### PROMPT
Copy each line below in which the string "hier" appears.

### RECORDS SUPPLIED
⟨

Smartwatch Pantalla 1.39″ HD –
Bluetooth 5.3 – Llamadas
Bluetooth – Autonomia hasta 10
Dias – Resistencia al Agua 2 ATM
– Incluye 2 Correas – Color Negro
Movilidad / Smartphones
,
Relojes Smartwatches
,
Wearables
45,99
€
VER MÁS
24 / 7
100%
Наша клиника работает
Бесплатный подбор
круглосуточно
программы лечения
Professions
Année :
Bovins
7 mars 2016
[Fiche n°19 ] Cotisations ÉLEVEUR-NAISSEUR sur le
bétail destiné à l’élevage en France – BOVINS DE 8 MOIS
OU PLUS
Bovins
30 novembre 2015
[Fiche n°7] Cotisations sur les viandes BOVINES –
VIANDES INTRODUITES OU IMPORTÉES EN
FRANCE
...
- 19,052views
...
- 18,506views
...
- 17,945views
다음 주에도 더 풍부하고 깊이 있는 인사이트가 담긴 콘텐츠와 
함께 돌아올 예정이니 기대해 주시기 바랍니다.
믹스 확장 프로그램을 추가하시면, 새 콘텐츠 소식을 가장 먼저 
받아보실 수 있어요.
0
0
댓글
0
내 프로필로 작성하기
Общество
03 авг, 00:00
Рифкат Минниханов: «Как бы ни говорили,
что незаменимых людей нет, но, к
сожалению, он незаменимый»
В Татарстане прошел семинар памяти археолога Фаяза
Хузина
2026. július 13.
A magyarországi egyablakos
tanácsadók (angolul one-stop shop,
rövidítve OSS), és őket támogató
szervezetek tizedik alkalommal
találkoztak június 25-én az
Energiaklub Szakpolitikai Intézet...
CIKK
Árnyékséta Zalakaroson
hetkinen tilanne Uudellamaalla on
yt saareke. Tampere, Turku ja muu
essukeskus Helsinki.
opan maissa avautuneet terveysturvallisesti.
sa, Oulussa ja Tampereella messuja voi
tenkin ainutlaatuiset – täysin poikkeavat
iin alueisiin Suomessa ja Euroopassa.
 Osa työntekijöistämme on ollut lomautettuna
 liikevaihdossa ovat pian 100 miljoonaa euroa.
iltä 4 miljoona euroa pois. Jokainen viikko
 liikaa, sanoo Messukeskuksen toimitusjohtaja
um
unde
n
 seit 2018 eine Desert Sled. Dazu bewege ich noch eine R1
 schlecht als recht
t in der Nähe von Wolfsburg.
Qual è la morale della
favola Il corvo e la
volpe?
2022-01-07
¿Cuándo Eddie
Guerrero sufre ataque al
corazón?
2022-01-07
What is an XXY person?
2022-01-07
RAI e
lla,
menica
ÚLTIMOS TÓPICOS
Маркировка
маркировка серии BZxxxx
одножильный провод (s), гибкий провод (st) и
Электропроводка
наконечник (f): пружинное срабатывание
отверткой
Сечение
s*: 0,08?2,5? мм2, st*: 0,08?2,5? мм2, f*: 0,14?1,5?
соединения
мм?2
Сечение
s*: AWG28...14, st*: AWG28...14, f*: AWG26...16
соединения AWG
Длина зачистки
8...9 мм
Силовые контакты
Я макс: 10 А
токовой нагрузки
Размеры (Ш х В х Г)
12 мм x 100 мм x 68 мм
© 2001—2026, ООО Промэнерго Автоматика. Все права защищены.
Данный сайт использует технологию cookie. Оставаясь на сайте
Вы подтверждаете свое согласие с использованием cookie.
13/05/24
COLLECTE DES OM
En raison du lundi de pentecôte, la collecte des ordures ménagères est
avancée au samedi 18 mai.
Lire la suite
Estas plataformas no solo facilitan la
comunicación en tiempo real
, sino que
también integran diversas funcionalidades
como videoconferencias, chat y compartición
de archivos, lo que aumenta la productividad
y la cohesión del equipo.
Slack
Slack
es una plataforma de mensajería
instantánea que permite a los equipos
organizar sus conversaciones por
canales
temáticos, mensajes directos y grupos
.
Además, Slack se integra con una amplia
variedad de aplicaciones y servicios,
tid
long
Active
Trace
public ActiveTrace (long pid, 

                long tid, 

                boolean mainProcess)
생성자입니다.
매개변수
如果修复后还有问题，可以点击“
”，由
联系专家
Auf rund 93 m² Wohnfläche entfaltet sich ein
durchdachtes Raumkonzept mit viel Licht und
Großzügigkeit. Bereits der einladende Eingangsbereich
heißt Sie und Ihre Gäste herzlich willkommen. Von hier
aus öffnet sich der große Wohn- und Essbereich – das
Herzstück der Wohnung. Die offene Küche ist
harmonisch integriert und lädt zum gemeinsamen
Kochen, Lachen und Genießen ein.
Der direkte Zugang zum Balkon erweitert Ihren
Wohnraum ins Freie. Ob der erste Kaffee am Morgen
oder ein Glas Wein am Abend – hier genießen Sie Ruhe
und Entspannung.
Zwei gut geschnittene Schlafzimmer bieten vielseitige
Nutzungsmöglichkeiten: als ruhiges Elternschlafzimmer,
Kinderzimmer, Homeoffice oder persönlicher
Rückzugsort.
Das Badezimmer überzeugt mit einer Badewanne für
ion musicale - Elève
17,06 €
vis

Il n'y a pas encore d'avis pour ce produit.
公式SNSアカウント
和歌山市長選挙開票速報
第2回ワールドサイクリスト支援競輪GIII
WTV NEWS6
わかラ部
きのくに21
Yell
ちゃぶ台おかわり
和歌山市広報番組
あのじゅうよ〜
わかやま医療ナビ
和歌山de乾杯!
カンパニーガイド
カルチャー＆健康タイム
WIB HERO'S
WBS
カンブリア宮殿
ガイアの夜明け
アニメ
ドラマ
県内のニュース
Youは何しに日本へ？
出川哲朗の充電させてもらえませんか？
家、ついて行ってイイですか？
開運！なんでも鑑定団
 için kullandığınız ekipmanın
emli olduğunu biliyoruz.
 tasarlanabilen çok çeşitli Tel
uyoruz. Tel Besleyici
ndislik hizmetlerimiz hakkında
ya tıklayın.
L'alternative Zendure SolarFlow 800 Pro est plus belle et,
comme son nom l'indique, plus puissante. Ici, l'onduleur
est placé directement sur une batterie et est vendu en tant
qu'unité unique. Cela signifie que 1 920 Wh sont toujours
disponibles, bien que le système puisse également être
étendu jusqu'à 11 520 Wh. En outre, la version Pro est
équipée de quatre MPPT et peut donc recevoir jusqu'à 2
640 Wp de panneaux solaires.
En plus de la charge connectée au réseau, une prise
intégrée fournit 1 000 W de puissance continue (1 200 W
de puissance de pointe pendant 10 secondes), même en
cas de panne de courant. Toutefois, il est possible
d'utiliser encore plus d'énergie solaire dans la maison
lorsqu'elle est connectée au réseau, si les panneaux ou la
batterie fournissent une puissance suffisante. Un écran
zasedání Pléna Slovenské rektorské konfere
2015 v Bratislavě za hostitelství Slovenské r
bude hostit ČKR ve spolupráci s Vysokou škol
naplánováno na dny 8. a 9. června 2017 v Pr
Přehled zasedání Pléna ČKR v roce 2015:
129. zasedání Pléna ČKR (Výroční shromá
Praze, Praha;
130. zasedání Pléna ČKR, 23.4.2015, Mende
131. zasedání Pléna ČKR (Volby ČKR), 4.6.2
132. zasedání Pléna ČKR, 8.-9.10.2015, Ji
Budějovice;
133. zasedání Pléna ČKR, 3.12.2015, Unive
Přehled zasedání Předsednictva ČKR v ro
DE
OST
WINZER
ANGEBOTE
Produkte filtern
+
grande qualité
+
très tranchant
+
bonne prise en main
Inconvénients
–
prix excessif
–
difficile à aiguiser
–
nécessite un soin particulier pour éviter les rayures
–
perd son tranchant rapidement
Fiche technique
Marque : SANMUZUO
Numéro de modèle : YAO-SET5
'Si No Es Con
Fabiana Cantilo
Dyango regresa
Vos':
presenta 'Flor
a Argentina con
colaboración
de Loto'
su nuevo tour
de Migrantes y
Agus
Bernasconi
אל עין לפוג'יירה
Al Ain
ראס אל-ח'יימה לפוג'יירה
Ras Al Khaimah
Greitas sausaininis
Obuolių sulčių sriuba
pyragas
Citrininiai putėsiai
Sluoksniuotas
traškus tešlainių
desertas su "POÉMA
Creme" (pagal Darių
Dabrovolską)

⟩

### RESULT
heißt Sie und Ihre Gäste herzlich willkommen. Von hier
oder ein Glas Wein am Abend – hier genießen Sie Ruhe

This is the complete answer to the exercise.